Wednesday, June 10, 2015

Judge: Logging project won’t impact wolves

Mateusz Perkowski
Capital Press
Oregon Department of Fish and Wildlife OR-7, the wolf that wandered to the Rogue River drainage from northeastern Oregon, is seen in this file photo. A judge has rejected an environmental group's argument that a planned forest thinning project would impact the wolf.
 
A judge has found that the Forest Service properly determined logging won't affect wolves in a Southern Oregon national park.

The U.S. Forest Service doesn’t have to study the impact of logging on wolves before proceeding with a thinning project in Oregon’s Rogue River-Siskiyou National Forest, a federal judge ruled.

The agency plans to treat about 3,200 acres as part of the Bybee project, which is aimed at reducing the risk of wildfire in overstocked forest stands.

Oregon Wild, an environmental group, filed a legal complaint claiming the Forest Service should have supplemented its environmental assessment of the project due to the presence of wolves in the area.

A male radio-collared wolf originally from Northeast Oregon, known as OR-7, sired two pups with a mate in the area last year.

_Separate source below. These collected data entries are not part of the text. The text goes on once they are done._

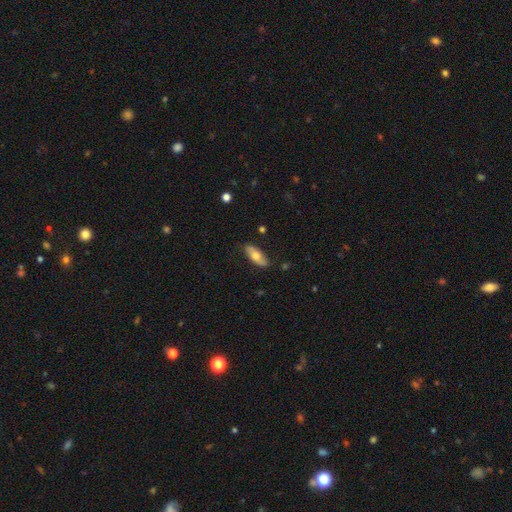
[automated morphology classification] The model was most divided on "smooth or featured": smooth: 61%, featured or disk: 33%, star or artifact: 6%. More confident: merging — none (82%); how rounded — in between (78%).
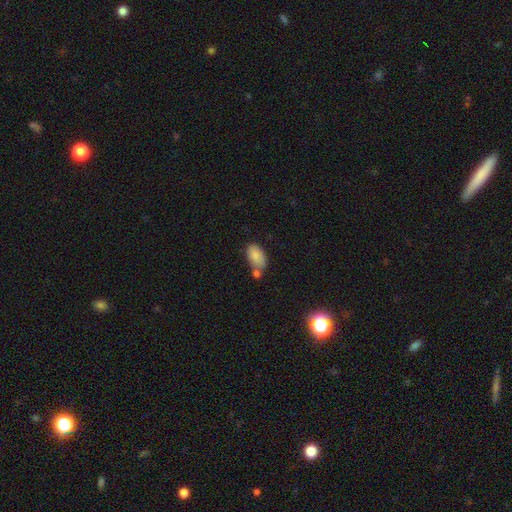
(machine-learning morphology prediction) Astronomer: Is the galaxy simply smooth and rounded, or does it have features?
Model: smooth — 85%.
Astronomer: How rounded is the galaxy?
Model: in between — 94%.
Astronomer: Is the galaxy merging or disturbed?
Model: none — 51% (runner-up: merger, 27%).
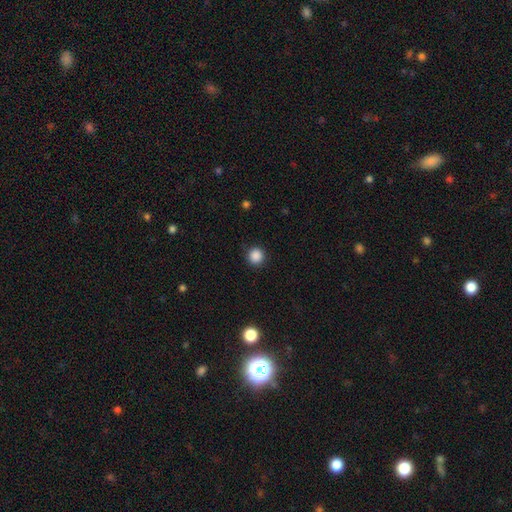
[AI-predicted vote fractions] smooth_or_featured: smooth (p=0.87) [alt: star or artifact p=0.10]
how_rounded: round (p=0.94) [alt: in between p=0.05]
merging: none (p=0.90) [alt: minor disturbance p=0.07]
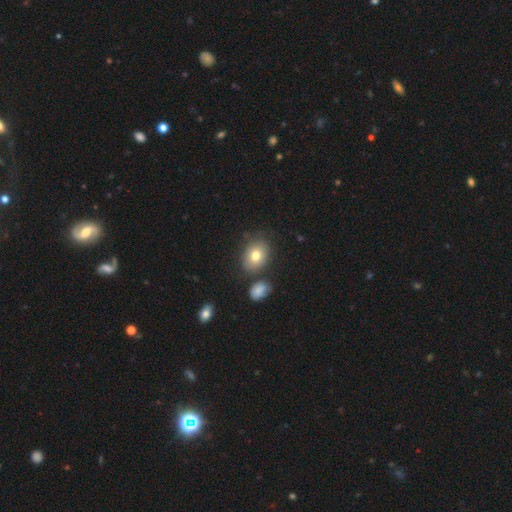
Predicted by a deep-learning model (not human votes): This is likely a smooth galaxy (76%). How rounded: likely in between (61%). Merging: likely none (73%).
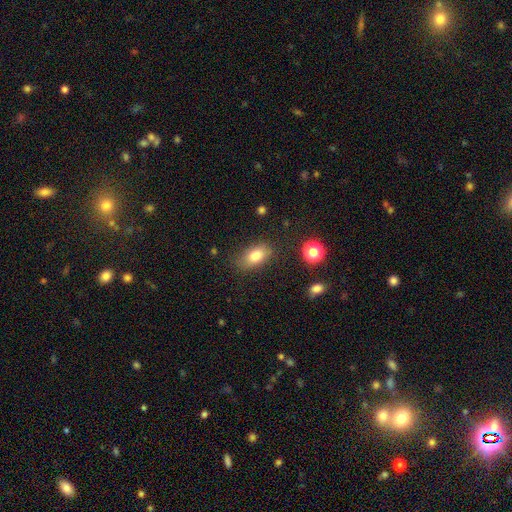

Gray wolves are protected as an endangered species in that part of the state.
The Forest Service conducted a “new information review” to see if logging would affect the wolves, but concluded it would not since their den was at least 15 miles away from the project site.

U.S. District Judge Owen Panner found that the agency took a sufficiently “hard look” at the issue, given the wolves’ distance and the lack of designated critical wolf habitat in the area.

Panner reached a similar conclusion in regard to the northern spotted owl, a threatened species, because the Bybee project doesn’t remove any of critical habitat or “take” any birds.

The Forest Service also postponed thinning some areas to preserve high value wildlife habitat, he said.

Oregon Wild claimed that the agency should have undertaken a more comprehensive “environmental impact statement” of the project because it contains potential federally designated areas and due to its proximity to the Crater Lake National Park.

The judge rejected these arguments because the project only has a small amount of acreage eligible for wilderness designation, the strictest form of federal land protection.

Panner said the Forest Service addressed concerns about Crater Lake National Park by scaling back the project near the park’s border, and he agreed that thinning will help protect the area from fire.